L’emergenza Covid sta lasciando strascichi drammatici sul tessuto economico sardo. Il 65% degli artigiani sardi è estremamente preoccupato e soltanto una piccola percentuale (il 2,1%) guarda al futuro con un po’ di ottimismo. Le imprese sarde giudicano poco chiare e di difficile applicazione le misure di distanziamento sociale imposte dal Governo e reputano gli interventi a favore dell’economia insufficienti ad arginare la portata della crisi in corso. Nonostante le criticità, il mondo delle piccole e medie imprese sarde condivide comunque la scelta di una ripartenza graduale prevista dalla cosiddetta Fase 2 dell’emergenza. Solo l’8,7% avrebbe voluto ripartire immediatamente, anche a costo di una nuova ondata di contagi. Quasi la metà degli imprenditori (oltre il 47%) ritiene invece che si debba ripartire con gradualità e seguendo una programmazione comunicata preventivamente e con chiarezza.
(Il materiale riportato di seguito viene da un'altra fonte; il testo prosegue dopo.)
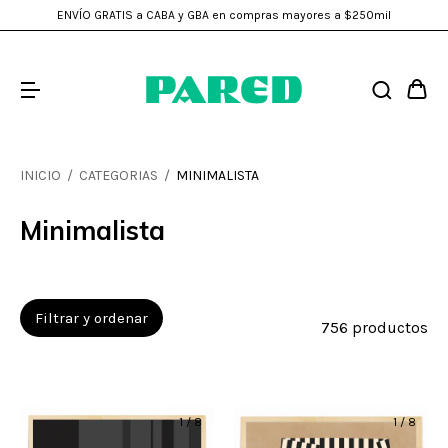
ENVÍO GRATIS a CABA y GBA en compras mayores a $250mil
INICIO
/
CATEGORIAS
/
MINIMALISTA
Minimalista
Filtrar y ordenar
756 productos
1
/
8
1
/
8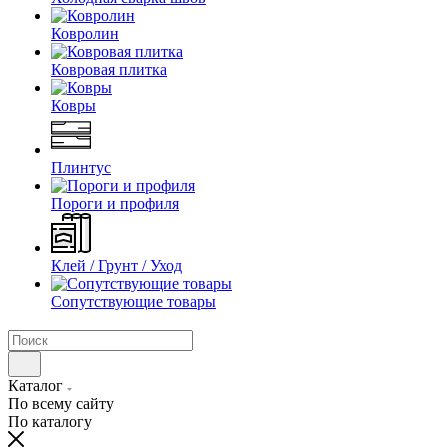
Ковролин
Ковровая плитка
Ковры
Плинтус
Пороги и профиля
Клей / Грунт / Уход
Сопутствующие товары
Каталог
По всему сайту
По каталогу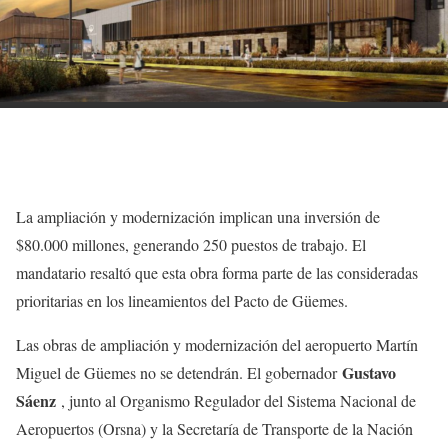
La ampliación y modernización implican una inversión de
$80.000 millones, generando 250 puestos de trabajo. El
mandatario resaltó que esta obra forma parte de las consideradas
prioritarias en los lineamientos del Pacto de Güemes.
Las obras de ampliación y modernización del aeropuerto Martín
Gustavo
Miguel de Güemes no se detendrán. El gobernador
Sáenz
, junto al Organismo Regulador del Sistema Nacional de
Aeropuertos (Orsna) y la Secretaría de Transporte de la Nación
Secondo Pierpaolo Piras e Francesco Porcu, presidente e segretario regionale della Cna Sardegna “la risposta dell’intera società sarda è stata encomiabile in tutta questa fase dell’emergenza sanitaria che ha imposto pesanti restrizioni alle libertà individuali e la chiusura di gran parte delle attività economiche.
Per ridurre gli effetti disastrosi provocati dalla pandemia, - 9,6% la contrazione del Pil attesa, è urgente aprire da subito il cantiere della ricostruzione. E’ necessario ora uno sforzo congiunto delle Istituzioni pubbliche e delle forze sociali per un programma di ricostruzione economica che definisca quantità, procedure e modalità di allocazione delle risorse disponibili. Queste devono essere gestite e spese con procedure nuove ed eccezionali, diversamente la vischiosità dei tempi burocratici attuali ne decreterà l’inefficacia e l’inutilità ai fini di una pronta ripresa dei sistemi produttivi.”